▸ **DATA EXTRACT**:
<<<<

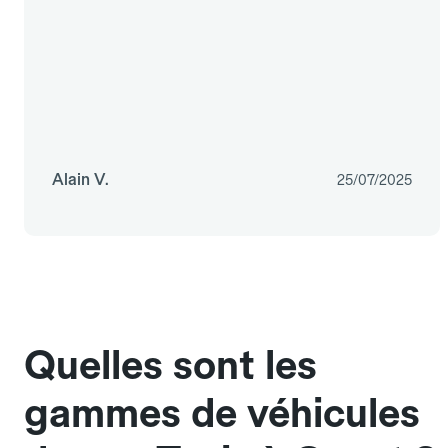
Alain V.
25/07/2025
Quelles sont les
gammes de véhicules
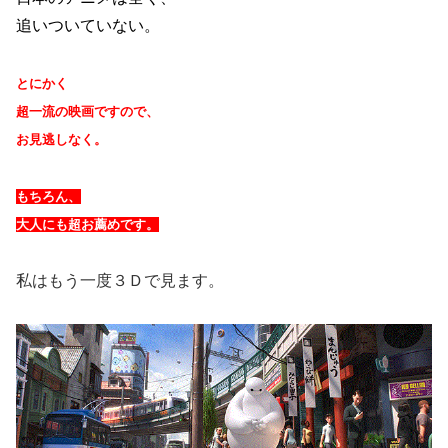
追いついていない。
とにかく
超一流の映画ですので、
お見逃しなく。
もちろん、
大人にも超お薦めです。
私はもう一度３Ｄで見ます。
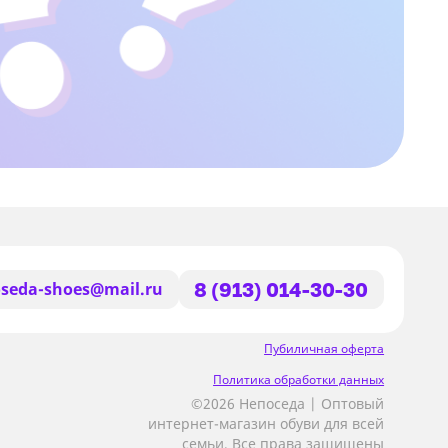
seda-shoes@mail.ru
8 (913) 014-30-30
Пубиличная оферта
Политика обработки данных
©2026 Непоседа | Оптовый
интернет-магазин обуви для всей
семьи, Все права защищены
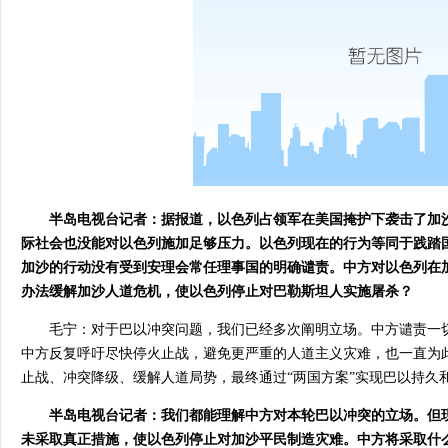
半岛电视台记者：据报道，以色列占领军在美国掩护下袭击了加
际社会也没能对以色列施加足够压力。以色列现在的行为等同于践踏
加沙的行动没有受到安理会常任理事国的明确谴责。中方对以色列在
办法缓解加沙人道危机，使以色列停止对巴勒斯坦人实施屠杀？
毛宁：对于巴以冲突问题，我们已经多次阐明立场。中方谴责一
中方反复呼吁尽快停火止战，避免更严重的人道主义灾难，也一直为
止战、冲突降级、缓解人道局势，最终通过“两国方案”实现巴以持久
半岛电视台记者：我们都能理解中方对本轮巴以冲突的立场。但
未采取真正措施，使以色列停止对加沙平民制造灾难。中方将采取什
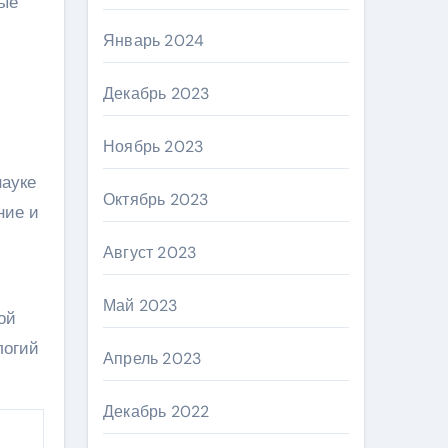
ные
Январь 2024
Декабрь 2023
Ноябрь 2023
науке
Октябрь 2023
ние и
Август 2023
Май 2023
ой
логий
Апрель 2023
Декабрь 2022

>>>>
<<<<

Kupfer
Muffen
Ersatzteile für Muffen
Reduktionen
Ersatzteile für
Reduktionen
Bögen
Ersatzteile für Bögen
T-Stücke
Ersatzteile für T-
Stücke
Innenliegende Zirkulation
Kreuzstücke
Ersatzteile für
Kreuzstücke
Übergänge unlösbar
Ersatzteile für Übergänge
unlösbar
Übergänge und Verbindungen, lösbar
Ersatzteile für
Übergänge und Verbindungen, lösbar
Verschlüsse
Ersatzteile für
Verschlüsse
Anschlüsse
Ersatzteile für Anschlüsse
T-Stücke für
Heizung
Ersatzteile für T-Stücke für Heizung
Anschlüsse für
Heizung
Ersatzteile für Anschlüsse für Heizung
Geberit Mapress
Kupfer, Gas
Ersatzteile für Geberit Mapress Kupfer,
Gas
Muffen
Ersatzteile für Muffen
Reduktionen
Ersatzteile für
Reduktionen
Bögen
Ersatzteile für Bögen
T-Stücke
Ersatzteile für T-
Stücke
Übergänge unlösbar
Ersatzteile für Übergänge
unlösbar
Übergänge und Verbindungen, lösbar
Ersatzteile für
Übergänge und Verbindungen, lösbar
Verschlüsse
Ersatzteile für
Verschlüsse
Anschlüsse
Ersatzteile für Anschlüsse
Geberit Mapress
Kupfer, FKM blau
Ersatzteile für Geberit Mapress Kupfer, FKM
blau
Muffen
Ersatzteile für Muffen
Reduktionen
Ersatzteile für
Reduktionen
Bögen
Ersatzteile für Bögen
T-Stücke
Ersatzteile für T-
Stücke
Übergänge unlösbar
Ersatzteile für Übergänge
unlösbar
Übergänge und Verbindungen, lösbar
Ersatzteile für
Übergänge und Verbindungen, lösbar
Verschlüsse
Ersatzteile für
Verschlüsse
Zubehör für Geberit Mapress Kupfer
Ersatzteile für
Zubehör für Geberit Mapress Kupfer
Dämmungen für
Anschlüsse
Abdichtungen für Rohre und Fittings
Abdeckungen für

>>>>

▸ **WORK INSTRUCTION**: Go through the entries and filter for lines holding the word "Kupfer"; copy each match.

▸ **TASK SOLUTION**:
Kupfer
Kupfer, Gas
Ersatzteile für Geberit Mapress Kupfer,
Kupfer, FKM blau
Ersatzteile für Geberit Mapress Kupfer, FKM
Zubehör für Geberit Mapress Kupfer
Zubehör für Geberit Mapress Kupfer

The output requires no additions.